Data for the task:
****************

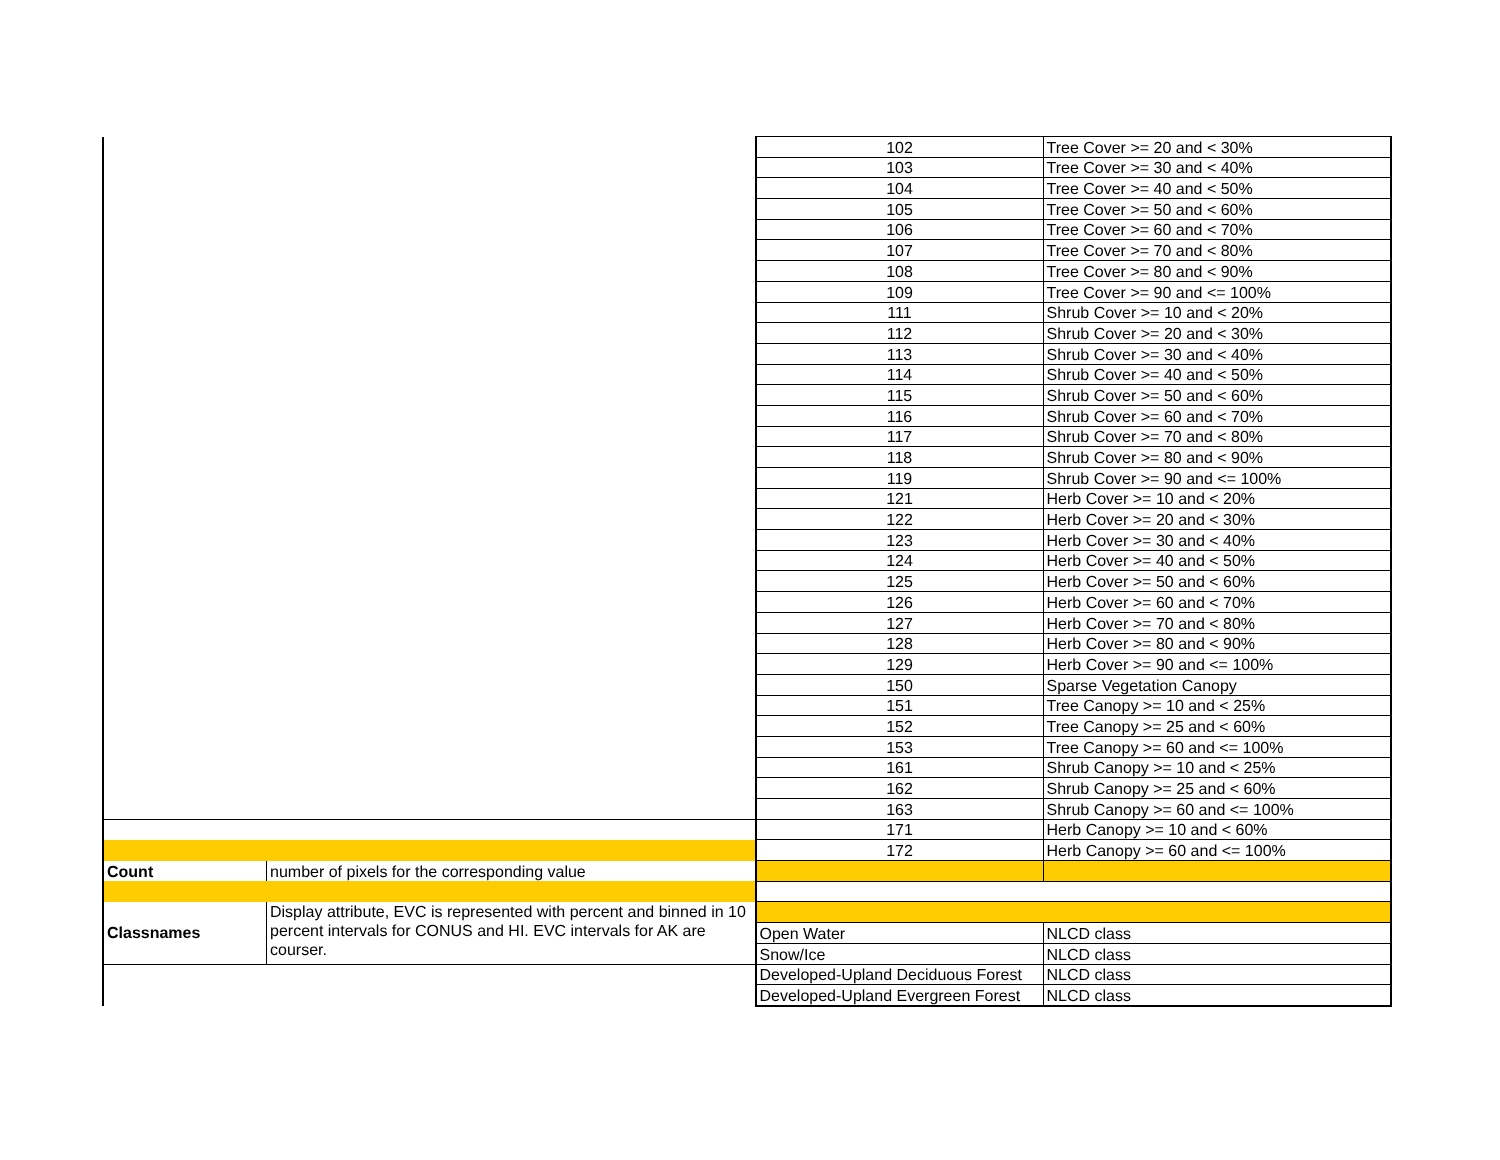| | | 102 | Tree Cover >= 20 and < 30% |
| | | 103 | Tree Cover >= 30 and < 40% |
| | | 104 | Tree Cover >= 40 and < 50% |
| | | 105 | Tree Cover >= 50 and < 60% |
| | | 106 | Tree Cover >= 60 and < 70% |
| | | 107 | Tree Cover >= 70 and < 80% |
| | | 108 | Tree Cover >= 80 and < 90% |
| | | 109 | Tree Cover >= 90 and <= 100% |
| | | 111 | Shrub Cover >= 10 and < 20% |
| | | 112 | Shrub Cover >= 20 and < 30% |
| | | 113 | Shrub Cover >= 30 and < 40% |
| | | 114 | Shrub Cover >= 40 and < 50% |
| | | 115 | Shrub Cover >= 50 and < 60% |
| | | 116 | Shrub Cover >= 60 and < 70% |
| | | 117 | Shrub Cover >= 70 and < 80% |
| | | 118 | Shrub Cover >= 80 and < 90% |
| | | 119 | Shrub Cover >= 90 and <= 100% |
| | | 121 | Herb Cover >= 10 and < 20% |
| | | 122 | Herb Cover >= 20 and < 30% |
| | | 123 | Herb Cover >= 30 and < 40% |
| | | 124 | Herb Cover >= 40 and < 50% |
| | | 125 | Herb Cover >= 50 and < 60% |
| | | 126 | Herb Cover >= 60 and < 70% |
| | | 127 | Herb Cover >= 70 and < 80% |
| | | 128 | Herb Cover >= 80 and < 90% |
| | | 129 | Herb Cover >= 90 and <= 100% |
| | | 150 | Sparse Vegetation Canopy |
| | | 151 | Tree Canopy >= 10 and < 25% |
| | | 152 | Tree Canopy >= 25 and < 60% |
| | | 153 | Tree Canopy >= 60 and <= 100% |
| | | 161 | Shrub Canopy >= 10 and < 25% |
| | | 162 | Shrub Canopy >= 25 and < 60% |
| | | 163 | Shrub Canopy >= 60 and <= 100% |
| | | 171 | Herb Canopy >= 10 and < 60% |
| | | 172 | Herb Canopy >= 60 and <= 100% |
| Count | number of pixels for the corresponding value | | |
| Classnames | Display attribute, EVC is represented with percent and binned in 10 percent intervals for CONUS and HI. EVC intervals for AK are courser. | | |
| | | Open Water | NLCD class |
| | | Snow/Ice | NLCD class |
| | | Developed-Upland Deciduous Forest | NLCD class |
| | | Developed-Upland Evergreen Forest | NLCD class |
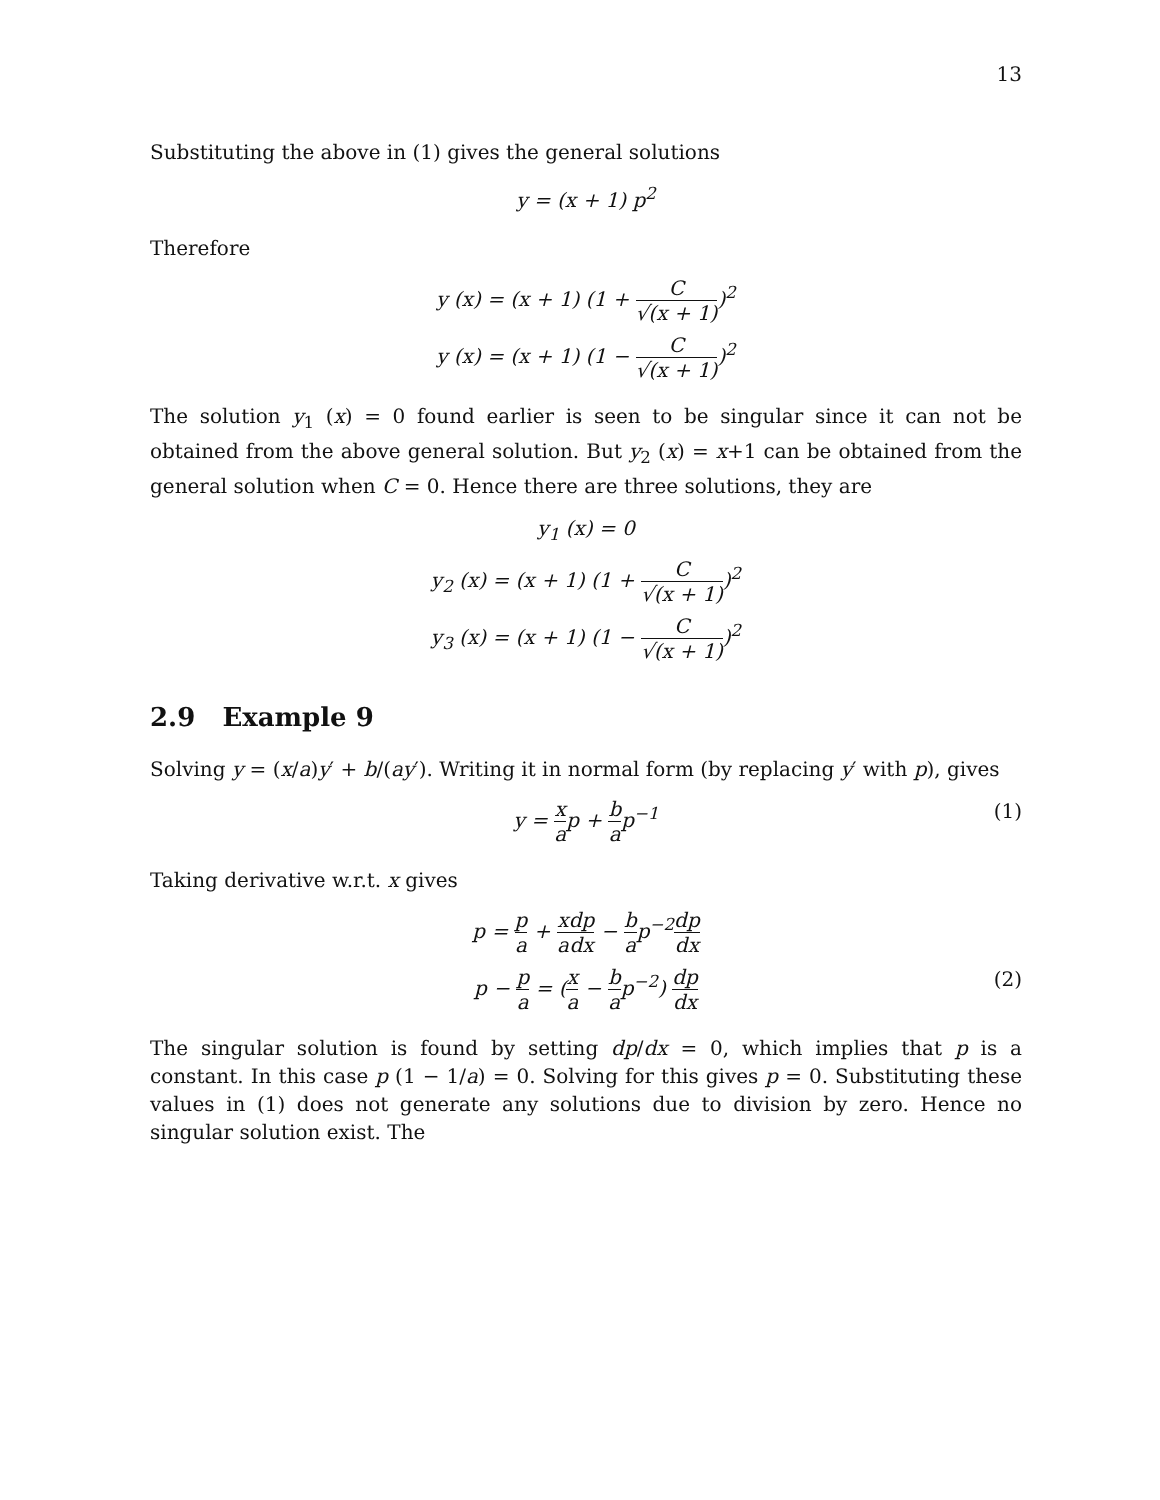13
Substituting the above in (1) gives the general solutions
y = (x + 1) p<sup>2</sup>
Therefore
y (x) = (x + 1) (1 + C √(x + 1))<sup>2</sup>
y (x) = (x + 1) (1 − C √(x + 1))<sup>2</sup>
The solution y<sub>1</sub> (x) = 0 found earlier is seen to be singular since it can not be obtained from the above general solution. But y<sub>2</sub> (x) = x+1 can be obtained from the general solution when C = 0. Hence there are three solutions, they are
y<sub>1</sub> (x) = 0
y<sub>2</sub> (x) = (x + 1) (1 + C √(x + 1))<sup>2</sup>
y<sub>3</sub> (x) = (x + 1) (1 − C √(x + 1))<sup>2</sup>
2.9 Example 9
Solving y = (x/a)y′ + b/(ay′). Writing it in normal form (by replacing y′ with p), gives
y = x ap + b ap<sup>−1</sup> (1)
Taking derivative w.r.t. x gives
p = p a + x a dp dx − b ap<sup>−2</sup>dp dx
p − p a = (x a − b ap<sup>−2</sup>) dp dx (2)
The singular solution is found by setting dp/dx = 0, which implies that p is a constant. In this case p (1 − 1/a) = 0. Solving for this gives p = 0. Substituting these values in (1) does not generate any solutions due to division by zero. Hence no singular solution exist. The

****************

Work request: Please transcribe exactly the part of the records that opens with the line containing "Shrub Canopy >= 25 and < 60% |" and closes with the line containing "p − p a = (x a − b ap<sup>−2</sup>) dp dx (2)", both ends included, and leave out the pictures.

Exercise response:
| | | 162 | Shrub Canopy >= 25 and < 60% |
| | | 163 | Shrub Canopy >= 60 and <= 100% |
| | | 171 | Herb Canopy >= 10 and < 60% |
| | | 172 | Herb Canopy >= 60 and <= 100% |
| Count | number of pixels for the corresponding value | | |
| Classnames | Display attribute, EVC is represented with percent and binned in 10 percent intervals for CONUS and HI. EVC intervals for AK are courser. | | |
| | | Open Water | NLCD class |
| | | Snow/Ice | NLCD class |
| | | Developed-Upland Deciduous Forest | NLCD class |
| | | Developed-Upland Evergreen Forest | NLCD class |
13
Substituting the above in (1) gives the general solutions
y = (x + 1) p<sup>2</sup>
Therefore
y (x) = (x + 1) (1 + C √(x + 1))<sup>2</sup>
y (x) = (x + 1) (1 − C √(x + 1))<sup>2</sup>
The solution y<sub>1</sub> (x) = 0 found earlier is seen to be singular since it can not be obtained from the above general solution. But y<sub>2</sub> (x) = x+1 can be obtained from the general solution when C = 0. Hence there are three solutions, they are
y<sub>1</sub> (x) = 0
y<sub>2</sub> (x) = (x + 1) (1 + C √(x + 1))<sup>2</sup>
y<sub>3</sub> (x) = (x + 1) (1 − C √(x + 1))<sup>2</sup>
2.9 Example 9
Solving y = (x/a)y′ + b/(ay′). Writing it in normal form (by replacing y′ with p), gives
y = x ap + b ap<sup>−1</sup> (1)
Taking derivative w.r.t. x gives
p = p a + x a dp dx − b ap<sup>−2</sup>dp dx
p − p a = (x a − b ap<sup>−2</sup>) dp dx (2)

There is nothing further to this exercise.